Roche (2), der

[1137] 2. Der Róche, des -n, plur. die -n, ein Nahme, welchen im Schachspiele der fünfte und äußerste Stein unter den Officieren führet, und deren in jedem Spiele zwey sind. Der Nahme dieses Steines ist im Deutschen so alt, als das Spiel selbst, und da dieses aus den wärmern Morgenländern zu uns gekommen, so muß der Nahme auch dort aufgesucht werden, daher die meisten Erklärungen desselben theils erweislich unrichtig, theils aber auch sehr gewagt sind.
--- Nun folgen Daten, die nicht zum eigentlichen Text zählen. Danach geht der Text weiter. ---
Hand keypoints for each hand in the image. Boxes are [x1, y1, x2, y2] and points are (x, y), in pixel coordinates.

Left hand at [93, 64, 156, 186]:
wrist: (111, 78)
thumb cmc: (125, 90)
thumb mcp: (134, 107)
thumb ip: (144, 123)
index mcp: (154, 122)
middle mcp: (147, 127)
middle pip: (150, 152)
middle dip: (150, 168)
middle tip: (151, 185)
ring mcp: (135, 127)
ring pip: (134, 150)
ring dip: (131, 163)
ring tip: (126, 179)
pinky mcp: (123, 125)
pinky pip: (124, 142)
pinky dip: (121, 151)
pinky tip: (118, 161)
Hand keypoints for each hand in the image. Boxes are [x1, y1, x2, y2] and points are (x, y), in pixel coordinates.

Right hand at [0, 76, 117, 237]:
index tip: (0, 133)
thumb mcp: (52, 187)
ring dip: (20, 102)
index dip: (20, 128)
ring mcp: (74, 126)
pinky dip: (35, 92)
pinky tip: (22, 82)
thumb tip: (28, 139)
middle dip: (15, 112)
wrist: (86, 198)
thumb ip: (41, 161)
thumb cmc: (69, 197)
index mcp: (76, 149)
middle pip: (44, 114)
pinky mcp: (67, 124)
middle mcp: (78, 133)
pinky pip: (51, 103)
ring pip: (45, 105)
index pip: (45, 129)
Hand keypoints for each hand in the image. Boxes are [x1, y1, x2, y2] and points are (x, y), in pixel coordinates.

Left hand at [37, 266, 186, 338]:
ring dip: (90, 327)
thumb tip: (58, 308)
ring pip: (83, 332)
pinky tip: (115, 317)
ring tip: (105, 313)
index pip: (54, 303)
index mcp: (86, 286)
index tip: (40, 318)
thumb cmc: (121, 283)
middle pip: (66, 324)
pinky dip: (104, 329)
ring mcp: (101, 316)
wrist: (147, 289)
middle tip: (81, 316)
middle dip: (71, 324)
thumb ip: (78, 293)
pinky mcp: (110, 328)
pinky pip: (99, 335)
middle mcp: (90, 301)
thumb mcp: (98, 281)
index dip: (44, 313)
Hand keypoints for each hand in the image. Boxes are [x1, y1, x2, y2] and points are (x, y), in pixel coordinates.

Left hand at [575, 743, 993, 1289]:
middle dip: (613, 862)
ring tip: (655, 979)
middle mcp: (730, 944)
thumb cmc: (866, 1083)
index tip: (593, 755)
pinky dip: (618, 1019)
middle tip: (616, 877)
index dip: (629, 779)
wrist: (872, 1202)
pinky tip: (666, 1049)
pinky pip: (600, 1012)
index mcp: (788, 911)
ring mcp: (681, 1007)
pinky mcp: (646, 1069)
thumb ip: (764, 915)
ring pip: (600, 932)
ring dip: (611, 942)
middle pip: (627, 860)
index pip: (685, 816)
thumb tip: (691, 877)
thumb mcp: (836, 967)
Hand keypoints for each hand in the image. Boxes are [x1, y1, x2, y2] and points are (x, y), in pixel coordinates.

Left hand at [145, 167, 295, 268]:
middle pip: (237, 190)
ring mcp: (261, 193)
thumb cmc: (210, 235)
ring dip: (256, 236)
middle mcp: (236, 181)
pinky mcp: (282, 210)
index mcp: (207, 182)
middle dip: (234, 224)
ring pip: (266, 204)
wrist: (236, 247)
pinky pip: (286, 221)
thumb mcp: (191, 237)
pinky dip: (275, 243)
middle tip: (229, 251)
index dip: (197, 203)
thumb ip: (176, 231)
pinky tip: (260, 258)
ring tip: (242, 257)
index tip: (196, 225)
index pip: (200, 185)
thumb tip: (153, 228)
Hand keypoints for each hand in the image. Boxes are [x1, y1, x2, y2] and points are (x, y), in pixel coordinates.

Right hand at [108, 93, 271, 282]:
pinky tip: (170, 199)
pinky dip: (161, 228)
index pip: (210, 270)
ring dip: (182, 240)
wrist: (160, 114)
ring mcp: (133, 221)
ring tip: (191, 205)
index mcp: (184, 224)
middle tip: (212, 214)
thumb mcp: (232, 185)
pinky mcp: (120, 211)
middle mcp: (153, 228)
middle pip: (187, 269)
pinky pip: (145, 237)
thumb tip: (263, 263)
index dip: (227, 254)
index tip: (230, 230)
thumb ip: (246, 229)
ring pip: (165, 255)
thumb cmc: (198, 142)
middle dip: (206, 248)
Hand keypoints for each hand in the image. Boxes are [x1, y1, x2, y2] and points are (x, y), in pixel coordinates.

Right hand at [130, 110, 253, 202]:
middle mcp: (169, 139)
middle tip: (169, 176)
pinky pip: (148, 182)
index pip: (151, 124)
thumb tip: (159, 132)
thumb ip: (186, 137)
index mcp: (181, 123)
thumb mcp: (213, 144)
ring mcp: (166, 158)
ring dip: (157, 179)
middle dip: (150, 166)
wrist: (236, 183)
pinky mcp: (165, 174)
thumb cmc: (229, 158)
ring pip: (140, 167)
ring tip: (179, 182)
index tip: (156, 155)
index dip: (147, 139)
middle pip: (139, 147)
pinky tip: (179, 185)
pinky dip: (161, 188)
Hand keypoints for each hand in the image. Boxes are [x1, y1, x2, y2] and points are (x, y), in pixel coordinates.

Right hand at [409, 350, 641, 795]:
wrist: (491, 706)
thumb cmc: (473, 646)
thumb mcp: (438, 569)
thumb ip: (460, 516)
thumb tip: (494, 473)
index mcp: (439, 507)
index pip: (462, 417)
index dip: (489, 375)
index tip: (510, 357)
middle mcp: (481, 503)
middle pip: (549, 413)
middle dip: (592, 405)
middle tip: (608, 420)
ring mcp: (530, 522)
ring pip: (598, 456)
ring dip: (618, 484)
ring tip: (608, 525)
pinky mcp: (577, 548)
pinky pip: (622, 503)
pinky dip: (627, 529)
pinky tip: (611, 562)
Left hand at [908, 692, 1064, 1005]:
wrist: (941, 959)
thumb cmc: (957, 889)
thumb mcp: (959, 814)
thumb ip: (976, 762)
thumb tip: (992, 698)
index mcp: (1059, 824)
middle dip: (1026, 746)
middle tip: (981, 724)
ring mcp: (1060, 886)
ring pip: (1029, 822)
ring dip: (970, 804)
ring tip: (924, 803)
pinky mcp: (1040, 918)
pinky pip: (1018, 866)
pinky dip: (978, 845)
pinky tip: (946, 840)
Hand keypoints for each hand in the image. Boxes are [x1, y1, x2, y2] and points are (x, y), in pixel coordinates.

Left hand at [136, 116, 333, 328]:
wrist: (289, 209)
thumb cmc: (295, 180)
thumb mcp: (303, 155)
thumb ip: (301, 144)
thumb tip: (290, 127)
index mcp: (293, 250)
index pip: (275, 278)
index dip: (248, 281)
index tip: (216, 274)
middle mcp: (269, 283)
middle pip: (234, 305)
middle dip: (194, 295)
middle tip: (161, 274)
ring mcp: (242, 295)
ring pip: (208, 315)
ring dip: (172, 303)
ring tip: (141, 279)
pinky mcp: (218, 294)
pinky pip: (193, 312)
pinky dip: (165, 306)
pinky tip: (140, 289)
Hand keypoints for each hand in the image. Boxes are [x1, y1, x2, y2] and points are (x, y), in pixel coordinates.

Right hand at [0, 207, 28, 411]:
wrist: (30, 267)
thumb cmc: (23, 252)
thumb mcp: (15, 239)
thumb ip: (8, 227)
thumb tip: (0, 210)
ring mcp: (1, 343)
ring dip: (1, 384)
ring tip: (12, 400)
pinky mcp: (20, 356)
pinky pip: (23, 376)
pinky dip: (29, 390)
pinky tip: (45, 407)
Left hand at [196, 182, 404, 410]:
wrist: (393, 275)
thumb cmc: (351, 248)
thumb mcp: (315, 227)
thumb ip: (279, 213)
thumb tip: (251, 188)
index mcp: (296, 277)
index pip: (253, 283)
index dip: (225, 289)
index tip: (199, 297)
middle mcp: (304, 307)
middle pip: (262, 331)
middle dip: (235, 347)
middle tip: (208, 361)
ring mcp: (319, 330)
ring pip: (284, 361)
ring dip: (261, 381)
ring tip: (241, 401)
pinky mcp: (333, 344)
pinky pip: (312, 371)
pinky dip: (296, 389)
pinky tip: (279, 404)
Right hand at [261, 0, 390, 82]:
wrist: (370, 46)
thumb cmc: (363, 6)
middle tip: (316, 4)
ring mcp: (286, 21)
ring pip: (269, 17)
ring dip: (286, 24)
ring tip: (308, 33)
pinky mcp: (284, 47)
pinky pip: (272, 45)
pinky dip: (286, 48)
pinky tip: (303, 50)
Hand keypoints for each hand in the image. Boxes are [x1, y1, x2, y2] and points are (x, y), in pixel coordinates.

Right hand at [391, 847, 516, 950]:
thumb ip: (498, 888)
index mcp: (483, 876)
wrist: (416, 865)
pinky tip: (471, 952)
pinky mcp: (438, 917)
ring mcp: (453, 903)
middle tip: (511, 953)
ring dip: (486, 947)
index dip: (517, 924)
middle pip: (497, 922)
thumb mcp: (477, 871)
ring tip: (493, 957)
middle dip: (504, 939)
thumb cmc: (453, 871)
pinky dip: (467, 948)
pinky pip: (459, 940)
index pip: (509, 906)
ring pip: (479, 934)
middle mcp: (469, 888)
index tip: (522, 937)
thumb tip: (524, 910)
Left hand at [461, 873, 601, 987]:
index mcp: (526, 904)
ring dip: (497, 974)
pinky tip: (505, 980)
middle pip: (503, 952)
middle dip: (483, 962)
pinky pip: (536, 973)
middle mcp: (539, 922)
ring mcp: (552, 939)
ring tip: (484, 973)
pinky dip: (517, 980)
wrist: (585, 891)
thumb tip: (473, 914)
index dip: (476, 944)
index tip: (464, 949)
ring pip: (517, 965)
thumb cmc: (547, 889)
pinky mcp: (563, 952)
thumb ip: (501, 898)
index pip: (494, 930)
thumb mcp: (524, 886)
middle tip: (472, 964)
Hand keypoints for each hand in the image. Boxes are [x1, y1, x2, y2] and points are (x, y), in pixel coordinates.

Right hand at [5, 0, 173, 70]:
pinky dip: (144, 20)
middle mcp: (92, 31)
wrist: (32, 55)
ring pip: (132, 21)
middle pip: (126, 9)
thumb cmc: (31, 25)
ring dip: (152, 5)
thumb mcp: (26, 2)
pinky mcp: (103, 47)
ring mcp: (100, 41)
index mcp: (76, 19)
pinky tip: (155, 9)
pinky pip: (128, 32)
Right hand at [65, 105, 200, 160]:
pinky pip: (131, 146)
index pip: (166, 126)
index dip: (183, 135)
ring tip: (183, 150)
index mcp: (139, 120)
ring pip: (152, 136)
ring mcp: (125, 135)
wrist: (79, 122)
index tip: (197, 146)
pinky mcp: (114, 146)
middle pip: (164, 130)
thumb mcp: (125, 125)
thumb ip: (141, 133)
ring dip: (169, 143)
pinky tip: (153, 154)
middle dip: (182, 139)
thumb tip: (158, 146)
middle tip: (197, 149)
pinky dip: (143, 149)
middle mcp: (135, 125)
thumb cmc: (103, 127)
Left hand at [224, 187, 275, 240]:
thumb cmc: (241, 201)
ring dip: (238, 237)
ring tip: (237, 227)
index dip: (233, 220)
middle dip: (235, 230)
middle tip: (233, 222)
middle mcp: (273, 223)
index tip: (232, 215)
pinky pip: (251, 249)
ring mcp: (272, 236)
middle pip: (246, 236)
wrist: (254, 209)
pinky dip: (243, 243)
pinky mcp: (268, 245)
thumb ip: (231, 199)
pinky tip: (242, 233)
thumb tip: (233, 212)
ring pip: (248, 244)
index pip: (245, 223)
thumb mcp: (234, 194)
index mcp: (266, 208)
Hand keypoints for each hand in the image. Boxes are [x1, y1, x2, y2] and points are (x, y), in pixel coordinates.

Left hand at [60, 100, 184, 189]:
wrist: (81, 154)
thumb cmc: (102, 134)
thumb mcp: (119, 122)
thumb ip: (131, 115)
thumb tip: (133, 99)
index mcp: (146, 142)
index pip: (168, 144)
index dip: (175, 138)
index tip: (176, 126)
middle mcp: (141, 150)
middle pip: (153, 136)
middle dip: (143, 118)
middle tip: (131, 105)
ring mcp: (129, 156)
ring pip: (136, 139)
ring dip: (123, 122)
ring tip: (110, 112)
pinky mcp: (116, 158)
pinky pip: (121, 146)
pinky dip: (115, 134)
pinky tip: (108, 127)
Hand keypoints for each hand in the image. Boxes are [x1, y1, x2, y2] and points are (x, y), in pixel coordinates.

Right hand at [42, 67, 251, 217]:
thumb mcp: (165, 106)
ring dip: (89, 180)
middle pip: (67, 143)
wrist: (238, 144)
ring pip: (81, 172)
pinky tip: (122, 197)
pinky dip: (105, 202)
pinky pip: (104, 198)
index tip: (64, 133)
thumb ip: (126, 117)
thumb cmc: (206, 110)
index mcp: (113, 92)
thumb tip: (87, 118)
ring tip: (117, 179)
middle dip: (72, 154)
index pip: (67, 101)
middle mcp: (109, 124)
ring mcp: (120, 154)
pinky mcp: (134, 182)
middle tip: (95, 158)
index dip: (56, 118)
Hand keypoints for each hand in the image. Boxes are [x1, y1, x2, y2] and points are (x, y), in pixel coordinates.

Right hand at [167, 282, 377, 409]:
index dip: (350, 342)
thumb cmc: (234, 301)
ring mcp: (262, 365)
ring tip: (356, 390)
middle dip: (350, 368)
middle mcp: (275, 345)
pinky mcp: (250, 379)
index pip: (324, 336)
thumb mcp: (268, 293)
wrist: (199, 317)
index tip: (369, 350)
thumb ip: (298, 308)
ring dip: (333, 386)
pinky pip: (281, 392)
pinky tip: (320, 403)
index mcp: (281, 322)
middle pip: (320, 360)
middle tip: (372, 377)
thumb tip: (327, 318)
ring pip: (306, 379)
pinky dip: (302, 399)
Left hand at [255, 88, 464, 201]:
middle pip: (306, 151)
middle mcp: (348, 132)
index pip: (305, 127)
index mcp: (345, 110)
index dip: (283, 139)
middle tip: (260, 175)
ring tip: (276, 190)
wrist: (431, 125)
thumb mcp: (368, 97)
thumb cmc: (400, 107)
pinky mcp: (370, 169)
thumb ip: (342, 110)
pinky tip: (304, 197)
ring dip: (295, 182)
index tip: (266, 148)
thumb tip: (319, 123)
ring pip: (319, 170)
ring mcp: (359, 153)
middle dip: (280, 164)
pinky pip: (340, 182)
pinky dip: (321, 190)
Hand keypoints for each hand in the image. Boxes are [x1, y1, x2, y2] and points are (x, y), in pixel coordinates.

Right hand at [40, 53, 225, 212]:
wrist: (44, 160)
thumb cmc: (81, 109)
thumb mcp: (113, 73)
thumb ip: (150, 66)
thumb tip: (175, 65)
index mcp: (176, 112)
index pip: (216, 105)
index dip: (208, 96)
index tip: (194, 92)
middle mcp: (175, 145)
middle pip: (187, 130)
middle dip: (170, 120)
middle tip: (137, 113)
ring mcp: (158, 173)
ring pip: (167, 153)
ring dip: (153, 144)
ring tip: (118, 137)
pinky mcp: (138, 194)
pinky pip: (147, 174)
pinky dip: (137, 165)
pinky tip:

Heut zu Tage stellet man den Rochen unter dem Bilde eines Thurmes vor, und da hat man freylich Spuren genug, daß Roch ehedem nicht nur einen Thurm, sondern auch eine jede Masse von beträchtlicher Höhe bedeutet habe, wohin auch das Angels. Rocca, ein Schloß, das Französ. Roche, ein Felsen, gehören, S. 1. Rocken. Vermuthlich sind die Italäner und Franzosen durch das Wort Roche verleitet worden, einen Thurm daraus zu bilden, so wie die Deutschen aus ähnlicher Verleitung einen Elephanten, die Russen aber einen Nachen, und die Engländer eine Krähe (Rook, S. das vorige) daraus gemacht haben. Allein, da das Schachspiel ein Bild der ältesten Süd-asiatischen Kriegskunst ist, so ist weit glaublicher, daß dieser Stein entweder den Elephanten, wie er auch bey einigen in diesem Spiele wirklich heißt, oder, wie Hyde will, das Dromedar bezeichne, indem der Läufer in unserm Schachspiele eigentlich der Elephant der Morgenländer seyn soll. Indessen finden sich doch auch Beweise, daß der Elephant ehedem im Deutschen der Roche genannt worden,[1137] wovon Frisch eine Stelle aus Lirers Schwäbischen Chronik anführet.

Quelle:
Adelung, Grammatisch-kritisches Wörterbuch der Hochdeutschen Mundart, Band 3. Leipzig 1798, S. 1137-1138.